● Directions:
Print only the lines below, from the very first to the one containing "Theorem 2.4 If", exactly as they stand. Do not print pictures.

^^^^

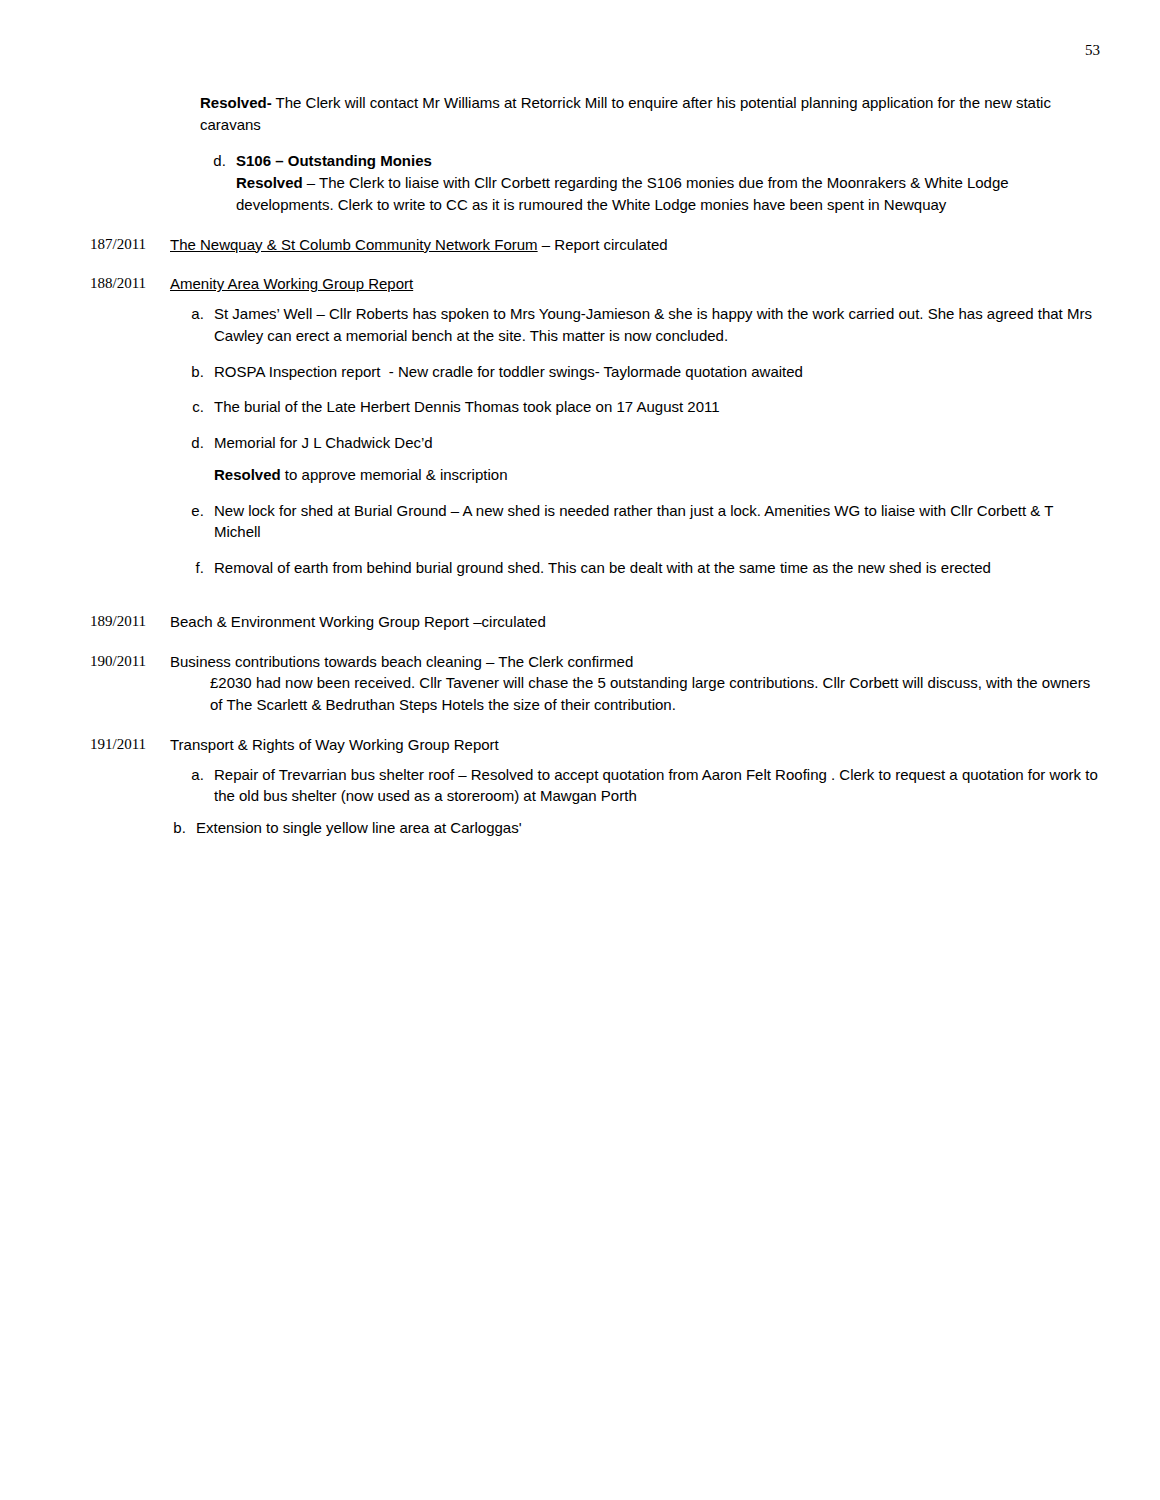53
Resolved- The Clerk will contact Mr Williams at Retorrick Mill to enquire after his potential planning application for the new static caravans
S106 – Outstanding Monies
Resolved – The Clerk to liaise with Cllr Corbett regarding the S106 monies due from the Moonrakers & White Lodge developments. Clerk to write to CC as it is rumoured the White Lodge monies have been spent in Newquay
187/2011
The Newquay & St Columb Community Network Forum – Report circulated
188/2011
Amenity Area Working Group Report
St James’ Well – Cllr Roberts has spoken to Mrs Young-Jamieson & she is happy with the work carried out. She has agreed that Mrs Cawley can erect a memorial bench at the site. This matter is now concluded.
ROSPA Inspection report - New cradle for toddler swings- Taylormade quotation awaited
The burial of the Late Herbert Dennis Thomas took place on 17 August 2011
Memorial for J L Chadwick Dec’d
Resolved to approve memorial & inscription
New lock for shed at Burial Ground – A new shed is needed rather than just a lock. Amenities WG to liaise with Cllr Corbett & T Michell
Removal of earth from behind burial ground shed. This can be dealt with at the same time as the new shed is erected
189/2011
Beach & Environment Working Group Report –circulated
190/2011
Business contributions towards beach cleaning – The Clerk confirmed
£2030 had now been received. Cllr Tavener will chase the 5 outstanding large contributions. Cllr Corbett will discuss, with the owners of The Scarlett & Bedruthan Steps Hotels the size of their contribution.
191/2011
Transport & Rights of Way Working Group Report
Repair of Trevarrian bus shelter roof – Resolved to accept quotation from Aaron Felt Roofing . Clerk to request a quotation for work to the old bus shelter (now used as a storeroom) at Mawgan Porth
Extension to single yellow line area at Carloggas'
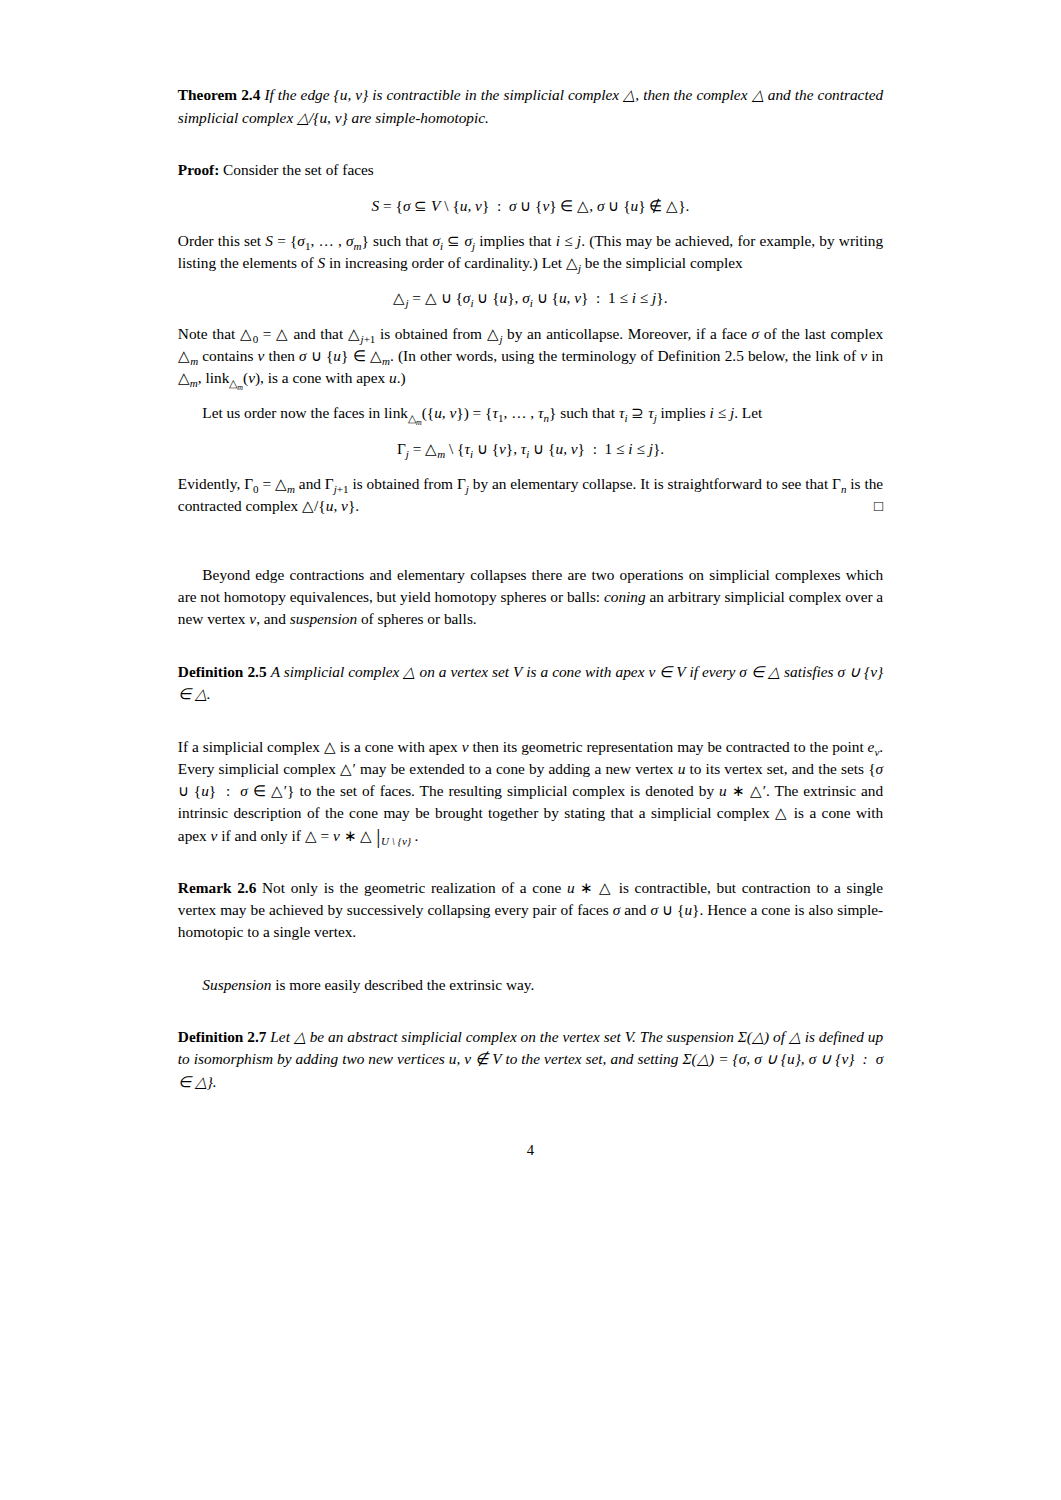Theorem 2.4 If the edge {u, v} is contractible in the simplicial complex △, then the complex △ and the contracted simplicial complex △/{u, v} are simple-homotopic.
Proof: Consider the set of faces
S = {σ ⊆ V \ {u, v} : σ ∪ {v} ∈ △, σ ∪ {u} ∉ △}.
Order this set S = {σ1, … , σm} such that σi ⊆ σj implies that i ≤ j. (This may be achieved, for example, by writing listing the elements of S in increasing order of cardinality.) Let △j be the simplicial complex
△j = △ ∪ {σi ∪ {u}, σi ∪ {u, v} : 1 ≤ i ≤ j}.
Note that △0 = △ and that △j+1 is obtained from △j by an anticollapse. Moreover, if a face σ of the last complex △m contains v then σ ∪ {u} ∈ △m. (In other words, using the terminology of Definition 2.5 below, the link of v in △m, link△m(v), is a cone with apex u.)
Let us order now the faces in link△m({u, v}) = {τ1, … , τn} such that τi ⊇ τj implies i ≤ j. Let
Γj = △m \ {τi ∪ {v}, τi ∪ {u, v} : 1 ≤ i ≤ j}.
Evidently, Γ0 = △m and Γj+1 is obtained from Γj by an elementary collapse. It is straightforward to see that Γn is the contracted complex △/{u, v}. □
Beyond edge contractions and elementary collapses there are two operations on simplicial complexes which are not homotopy equivalences, but yield homotopy spheres or balls: coning an arbitrary simplicial complex over a new vertex v, and suspension of spheres or balls.
Definition 2.5 A simplicial complex △ on a vertex set V is a cone with apex v ∈ V if every σ ∈ △ satisfies σ ∪ {v} ∈ △.
If a simplicial complex △ is a cone with apex v then its geometric representation may be contracted to the point ev. Every simplicial complex △′ may be extended to a cone by adding a new vertex u to its vertex set, and the sets {σ ∪ {u} : σ ∈ △′} to the set of faces. The resulting simplicial complex is denoted by u ∗ △′. The extrinsic and intrinsic description of the cone may be brought together by stating that a simplicial complex △ is a cone with apex v if and only if △ = v ∗ △ |U \ {v} .
Remark 2.6 Not only is the geometric realization of a cone u ∗ △ is contractible, but contraction to a single vertex may be achieved by successively collapsing every pair of faces σ and σ ∪ {u}. Hence a cone is also simple-homotopic to a single vertex.
Suspension is more easily described the extrinsic way.
Definition 2.7 Let △ be an abstract simplicial complex on the vertex set V. The suspension Σ(△) of △ is defined up to isomorphism by adding two new vertices u, v ∉ V to the vertex set, and setting Σ(△) = {σ, σ ∪ {u}, σ ∪ {v} : σ ∈ △}.
4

^^^^

● Result of the task:
53
Resolved- The Clerk will contact Mr Williams at Retorrick Mill to enquire after his potential planning application for the new static caravans
S106 – Outstanding Monies
Resolved – The Clerk to liaise with Cllr Corbett regarding the S106 monies due from the Moonrakers & White Lodge developments. Clerk to write to CC as it is rumoured the White Lodge monies have been spent in Newquay
187/2011
The Newquay & St Columb Community Network Forum – Report circulated
188/2011
Amenity Area Working Group Report
St James’ Well – Cllr Roberts has spoken to Mrs Young-Jamieson & she is happy with the work carried out. She has agreed that Mrs Cawley can erect a memorial bench at the site. This matter is now concluded.
ROSPA Inspection report - New cradle for toddler swings- Taylormade quotation awaited
The burial of the Late Herbert Dennis Thomas took place on 17 August 2011
Memorial for J L Chadwick Dec’d
Resolved to approve memorial & inscription
New lock for shed at Burial Ground – A new shed is needed rather than just a lock. Amenities WG to liaise with Cllr Corbett & T Michell
Removal of earth from behind burial ground shed. This can be dealt with at the same time as the new shed is erected
189/2011
Beach & Environment Working Group Report –circulated
190/2011
Business contributions towards beach cleaning – The Clerk confirmed
£2030 had now been received. Cllr Tavener will chase the 5 outstanding large contributions. Cllr Corbett will discuss, with the owners of The Scarlett & Bedruthan Steps Hotels the size of their contribution.
191/2011
Transport & Rights of Way Working Group Report
Repair of Trevarrian bus shelter roof – Resolved to accept quotation from Aaron Felt Roofing . Clerk to request a quotation for work to the old bus shelter (now used as a storeroom) at Mawgan Porth
Extension to single yellow line area at Carloggas'
Theorem 2.4 If the edge {u, v} is contractible in the simplicial complex △, then the complex △ and the contracted simplicial complex △/{u, v} are simple-homotopic.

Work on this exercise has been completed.